Mountain in Alaska, United States

Royal Tower is an 8130. ft mountain summit in Alaska.

==Description==
Royal Tower is located 50. mi northwest of Talkeetna in Denali National Park and the Alaska Range. It is set 7.46 mi south of Avalanche Spire and 26 mi south of Denali in an area known as Little Switzerland. Topographic relief is significant as the summit rises over 2600. ft above the Pika Glacier in 0.4 mile (0.64 km). Precipitation runoff and glacial meltwater from the mountain drains to the Kahiltna River. The first ascent of the summit was made July 19–20, 1976, by Brian Okonek, Roger Robinson, and Ken Cook via the east face and northeast ridge.

==Climate==
Based on the Köppen climate classification, Royal Tower is located in a tundra climate zone with long, cold, snowy winters, and cool summers.

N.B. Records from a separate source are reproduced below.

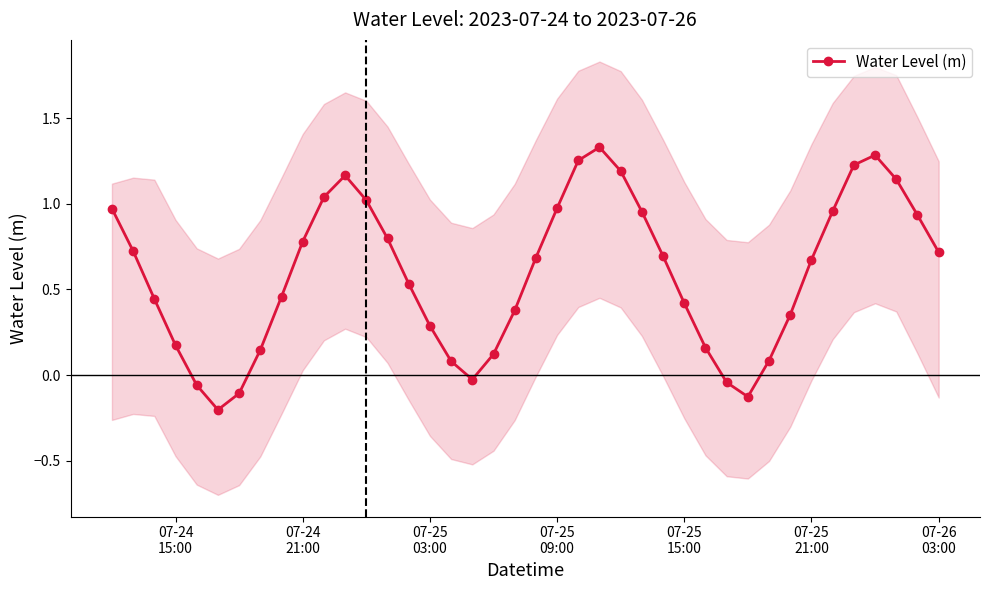

In Water Level (m), how many points are lower than both neighbors (excluding endpoints)?

3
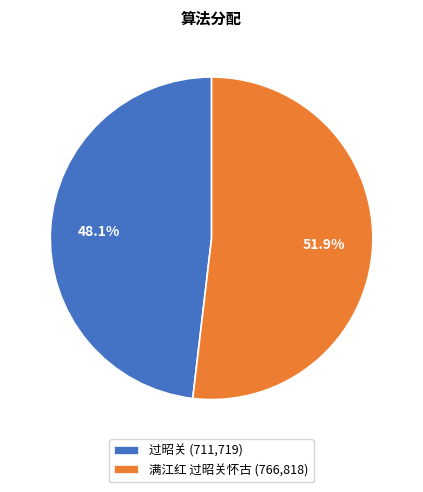

What is the total percentage of 过昭关 and 满江红 过昭关怀古?

100.0%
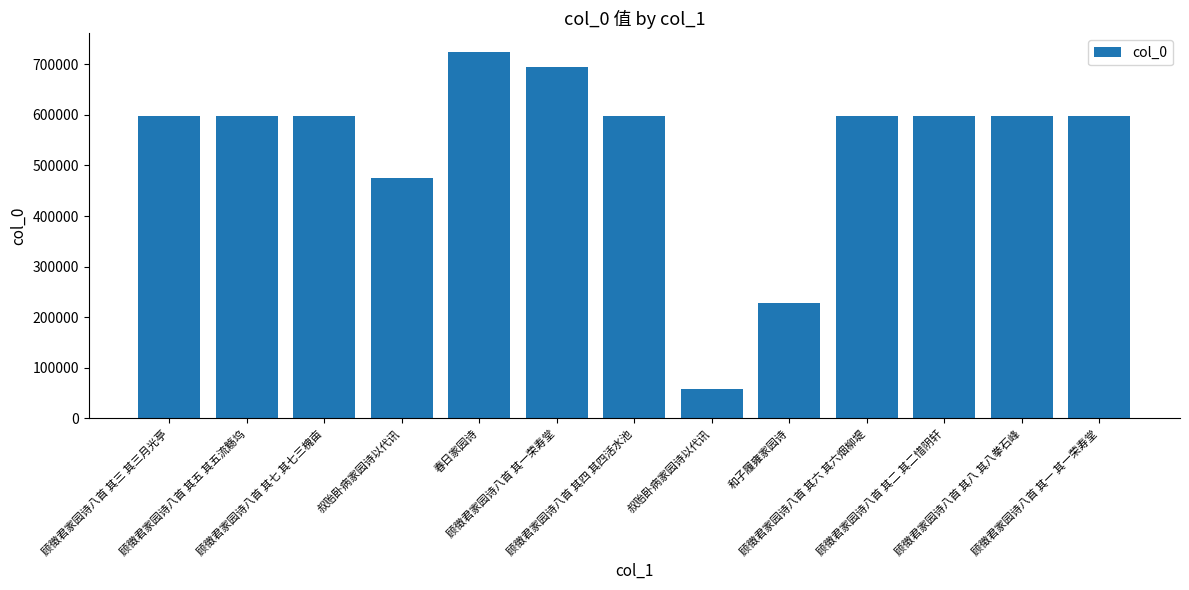

What is the greatest value displayed?

724824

Weather systems are forced upwards by the Alaska Range (orographic lift), causing heavy precipitation in the form of snowfall. Winter temperatures can drop below −10 °F with wind chill factors below −20 °F. This climate supports the Kahiltna Glacier west of the peak and smaller unnamed glaciers surrounding the peak. The months May through June offer the most favorable weather for viewing or climbing.